Glassa per torte: tutti i trucchi per renderla impeccabile

8 Febbraio 2019

Preparare una torta che sia non solo buona, ma anche bella da vedere non è così scontato: uno dei metodi che vi consentirà di rendere il vostro dolce particolarmente scenografico e affascinante è la glassatura. ogni dessert ha bisogno di una glassa ad hoc Con il termine glassare ci si riferisce proprio all’azione di ricoprire la superficie della torta con uno strato lucido e dolce che tenderà a esaltare l’estetica e la consistenza del vostro dessert, rendendolo ancora più attraente. Tuttavia, parlare di glassa in senso generico può trarre in inganno, in quanto a ciascun tipo di dolce dovrà essere abbinata una tipologia particolare: è ovvio, quindi, che un dolce lievitato, una pasta fresca o una torta gelato richiederanno glasse differenti.

Glasse di zucchero e di cioccolato

Per comodità possiamo comunque suddividere le tipologie di glassa in due categorie differenti: quelle di zucchero e quelle al cioccolato. Tra le prime – particolarmente adatte per la biscotteria e i dolci da forno – troviamo la ghiaccia reale che si prepara sbattendo l’albume con lo zucchero a velo e il succo di limone fino a ottenere una consistenza abbastanza densa. Queste glasse hanno il vantaggio di solidificarsi e di resistere a temperatura ambiente risultando in questo modo perfette per essere confezionate e consumate anche dopo alcuni giorni. Discorso in parte diverso deve essere fatto per le glasse al cioccolato che si ottengono con la tecnica dell’emulsione.

- - -

Requisiti del compito —
A. Elenca gli ingredienti della ghiaccia reale indicati nel testo sulla glassa.
B. Trascrivi dal testo sulla glassa il brano da "Per comodità possiamo" a "la tecnica dell’emulsione.".
Usa soltanto il testo sulla glassa, senza altre fonti.

Estratto del dataset —

- - -

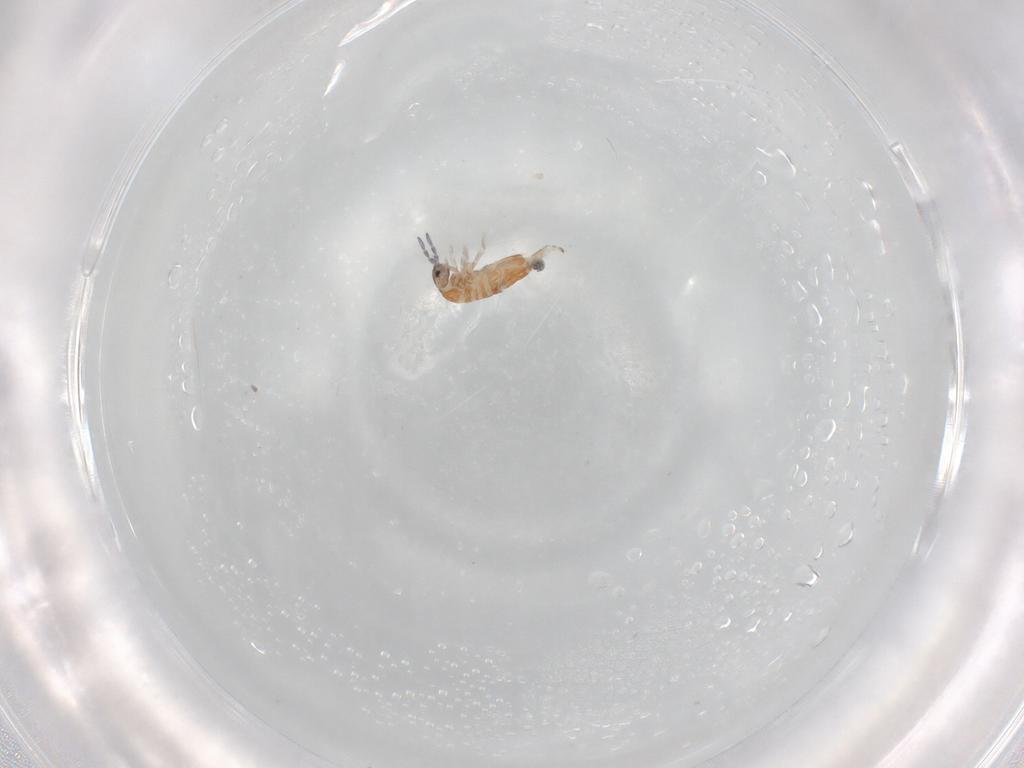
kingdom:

- - -

Risposte per voce —
A. L'albume, lo zucchero a velo e il succo di limone.

B.
Per comodità possiamo comunque suddividere le tipologie di glassa in due categorie differenti: quelle di zucchero e quelle al cioccolato. Tra le prime – particolarmente adatte per la biscotteria e i dolci da forno – troviamo la ghiaccia reale che si prepara sbattendo l’albume con lo zucchero a velo e il succo di limone fino a ottenere una consistenza abbastanza densa. Queste glasse hanno il vantaggio di solidificarsi e di resistere a temperatura ambiente risultando in questo modo perfette per essere confezionate e consumate anche dopo alcuni giorni. Discorso in parte diverso deve essere fatto per le glasse al cioccolato che si ottengono con la tecnica dell’emulsione.